■ What to work on
Search the listing below for the line containing "SNS member Milica Markovic Elez". From there through the line containing "Radisic meets with British", transcribe every line exactly, both ends included.

■ Data supplied
══════════

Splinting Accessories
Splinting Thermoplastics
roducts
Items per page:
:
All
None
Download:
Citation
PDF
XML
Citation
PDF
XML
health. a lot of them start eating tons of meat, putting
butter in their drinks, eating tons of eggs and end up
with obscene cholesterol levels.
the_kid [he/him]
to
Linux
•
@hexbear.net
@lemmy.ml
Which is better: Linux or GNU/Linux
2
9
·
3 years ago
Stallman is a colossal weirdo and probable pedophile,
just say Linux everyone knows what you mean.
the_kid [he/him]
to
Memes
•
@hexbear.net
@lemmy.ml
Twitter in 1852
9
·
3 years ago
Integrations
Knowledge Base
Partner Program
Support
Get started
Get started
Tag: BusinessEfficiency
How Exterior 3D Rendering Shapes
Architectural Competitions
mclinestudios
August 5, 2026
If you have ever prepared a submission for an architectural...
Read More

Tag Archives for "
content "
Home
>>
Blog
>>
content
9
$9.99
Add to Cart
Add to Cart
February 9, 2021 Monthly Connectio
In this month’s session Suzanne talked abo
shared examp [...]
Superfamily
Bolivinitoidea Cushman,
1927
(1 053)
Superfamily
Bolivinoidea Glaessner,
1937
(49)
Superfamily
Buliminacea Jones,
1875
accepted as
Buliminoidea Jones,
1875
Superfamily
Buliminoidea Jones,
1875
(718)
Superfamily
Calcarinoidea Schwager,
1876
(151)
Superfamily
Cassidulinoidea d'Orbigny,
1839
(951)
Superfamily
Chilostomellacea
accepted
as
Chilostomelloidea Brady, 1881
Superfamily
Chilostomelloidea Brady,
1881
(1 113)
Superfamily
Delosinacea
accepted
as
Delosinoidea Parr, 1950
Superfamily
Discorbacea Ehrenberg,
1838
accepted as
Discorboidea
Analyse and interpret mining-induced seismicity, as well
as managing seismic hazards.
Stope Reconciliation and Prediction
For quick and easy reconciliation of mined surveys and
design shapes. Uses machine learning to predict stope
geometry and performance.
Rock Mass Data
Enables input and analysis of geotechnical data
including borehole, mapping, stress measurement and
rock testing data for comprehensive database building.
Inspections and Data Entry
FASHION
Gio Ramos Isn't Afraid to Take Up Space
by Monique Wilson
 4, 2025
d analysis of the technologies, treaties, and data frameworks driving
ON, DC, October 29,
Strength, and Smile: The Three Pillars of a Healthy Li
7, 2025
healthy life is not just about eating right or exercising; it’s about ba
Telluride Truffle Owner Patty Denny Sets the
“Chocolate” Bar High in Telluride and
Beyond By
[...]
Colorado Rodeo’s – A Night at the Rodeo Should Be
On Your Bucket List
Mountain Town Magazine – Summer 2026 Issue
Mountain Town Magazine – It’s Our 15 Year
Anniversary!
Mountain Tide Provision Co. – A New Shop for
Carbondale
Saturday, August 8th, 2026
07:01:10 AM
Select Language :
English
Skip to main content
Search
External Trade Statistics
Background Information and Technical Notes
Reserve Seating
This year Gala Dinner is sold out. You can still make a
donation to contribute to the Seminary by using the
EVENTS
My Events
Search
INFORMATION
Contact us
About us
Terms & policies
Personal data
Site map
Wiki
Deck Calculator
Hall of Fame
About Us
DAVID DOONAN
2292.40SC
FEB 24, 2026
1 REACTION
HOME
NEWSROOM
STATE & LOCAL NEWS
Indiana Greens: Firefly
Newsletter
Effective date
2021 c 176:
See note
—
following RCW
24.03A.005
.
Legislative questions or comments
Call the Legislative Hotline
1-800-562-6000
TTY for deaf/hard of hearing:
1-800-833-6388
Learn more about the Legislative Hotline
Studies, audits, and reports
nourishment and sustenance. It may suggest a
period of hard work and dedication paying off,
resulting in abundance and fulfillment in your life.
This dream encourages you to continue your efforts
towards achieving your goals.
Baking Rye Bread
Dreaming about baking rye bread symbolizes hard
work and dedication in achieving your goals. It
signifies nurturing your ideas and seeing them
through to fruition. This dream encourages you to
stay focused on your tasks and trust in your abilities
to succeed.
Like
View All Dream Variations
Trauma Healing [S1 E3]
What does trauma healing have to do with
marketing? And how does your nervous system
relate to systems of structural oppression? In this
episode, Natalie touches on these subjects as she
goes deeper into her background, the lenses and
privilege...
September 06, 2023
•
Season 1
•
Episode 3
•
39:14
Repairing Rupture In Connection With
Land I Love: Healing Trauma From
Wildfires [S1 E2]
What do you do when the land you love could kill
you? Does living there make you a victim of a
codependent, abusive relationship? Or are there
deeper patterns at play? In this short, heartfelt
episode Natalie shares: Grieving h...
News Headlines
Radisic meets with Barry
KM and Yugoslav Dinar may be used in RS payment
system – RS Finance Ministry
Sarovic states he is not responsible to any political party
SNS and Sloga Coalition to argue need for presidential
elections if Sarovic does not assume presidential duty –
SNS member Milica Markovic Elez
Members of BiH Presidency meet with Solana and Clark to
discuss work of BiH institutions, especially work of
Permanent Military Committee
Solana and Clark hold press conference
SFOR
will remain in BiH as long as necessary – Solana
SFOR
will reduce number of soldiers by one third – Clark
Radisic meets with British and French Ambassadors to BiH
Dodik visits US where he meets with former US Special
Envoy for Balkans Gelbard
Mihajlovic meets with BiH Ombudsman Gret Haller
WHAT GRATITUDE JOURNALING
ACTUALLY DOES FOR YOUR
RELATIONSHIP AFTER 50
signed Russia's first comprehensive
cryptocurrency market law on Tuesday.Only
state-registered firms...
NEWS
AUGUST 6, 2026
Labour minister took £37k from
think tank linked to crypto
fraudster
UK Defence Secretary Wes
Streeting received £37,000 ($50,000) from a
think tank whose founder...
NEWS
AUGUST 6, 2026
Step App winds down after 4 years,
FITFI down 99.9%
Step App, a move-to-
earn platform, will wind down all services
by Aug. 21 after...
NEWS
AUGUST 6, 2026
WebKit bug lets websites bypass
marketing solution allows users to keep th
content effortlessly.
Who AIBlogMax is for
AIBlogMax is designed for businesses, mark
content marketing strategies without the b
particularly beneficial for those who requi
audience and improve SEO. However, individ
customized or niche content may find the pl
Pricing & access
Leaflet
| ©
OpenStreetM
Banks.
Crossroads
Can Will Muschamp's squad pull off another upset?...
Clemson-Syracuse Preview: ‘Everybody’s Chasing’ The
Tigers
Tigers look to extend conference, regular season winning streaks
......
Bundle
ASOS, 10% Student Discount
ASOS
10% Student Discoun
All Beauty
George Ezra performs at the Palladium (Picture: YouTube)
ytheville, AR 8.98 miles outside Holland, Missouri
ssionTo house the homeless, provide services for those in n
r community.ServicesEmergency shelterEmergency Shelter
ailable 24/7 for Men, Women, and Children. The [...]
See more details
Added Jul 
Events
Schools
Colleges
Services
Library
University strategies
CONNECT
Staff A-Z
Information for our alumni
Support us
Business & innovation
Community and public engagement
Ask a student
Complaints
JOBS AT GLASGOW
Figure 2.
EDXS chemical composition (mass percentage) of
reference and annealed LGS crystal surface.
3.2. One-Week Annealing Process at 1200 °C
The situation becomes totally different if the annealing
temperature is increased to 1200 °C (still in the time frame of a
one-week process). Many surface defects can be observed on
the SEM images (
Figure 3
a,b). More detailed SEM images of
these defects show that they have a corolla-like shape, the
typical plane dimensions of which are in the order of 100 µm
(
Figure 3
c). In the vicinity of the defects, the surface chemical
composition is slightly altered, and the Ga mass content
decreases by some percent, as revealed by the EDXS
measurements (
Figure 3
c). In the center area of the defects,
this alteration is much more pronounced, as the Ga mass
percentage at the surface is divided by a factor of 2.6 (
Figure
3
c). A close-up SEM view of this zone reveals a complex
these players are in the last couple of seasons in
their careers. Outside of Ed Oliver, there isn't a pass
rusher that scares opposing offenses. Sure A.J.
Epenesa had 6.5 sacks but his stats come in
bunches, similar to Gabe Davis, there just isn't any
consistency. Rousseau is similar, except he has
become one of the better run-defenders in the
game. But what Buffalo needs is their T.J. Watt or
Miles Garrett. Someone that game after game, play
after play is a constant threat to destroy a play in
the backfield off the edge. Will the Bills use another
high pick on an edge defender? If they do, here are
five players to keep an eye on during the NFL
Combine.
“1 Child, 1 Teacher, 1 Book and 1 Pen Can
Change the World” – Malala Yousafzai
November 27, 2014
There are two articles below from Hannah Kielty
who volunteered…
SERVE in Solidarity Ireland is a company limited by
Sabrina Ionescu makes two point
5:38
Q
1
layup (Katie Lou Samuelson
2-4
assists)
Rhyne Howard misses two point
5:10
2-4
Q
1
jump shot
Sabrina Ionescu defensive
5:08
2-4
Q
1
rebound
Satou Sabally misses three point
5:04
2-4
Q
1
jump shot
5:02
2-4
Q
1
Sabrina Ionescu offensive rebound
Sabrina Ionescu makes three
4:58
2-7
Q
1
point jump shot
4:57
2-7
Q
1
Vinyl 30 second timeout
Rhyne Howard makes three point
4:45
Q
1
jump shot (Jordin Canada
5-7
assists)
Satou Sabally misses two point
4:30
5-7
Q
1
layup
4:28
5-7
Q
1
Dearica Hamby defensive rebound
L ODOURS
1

══════════

■ Answer to the exercise
SNS member Milica Markovic Elez
Members of BiH Presidency meet with Solana and Clark to
discuss work of BiH institutions, especially work of
Permanent Military Committee
Solana and Clark hold press conference
SFOR
will remain in BiH as long as necessary – Solana
SFOR
will reduce number of soldiers by one third – Clark
Radisic meets with British and French Ambassadors to BiH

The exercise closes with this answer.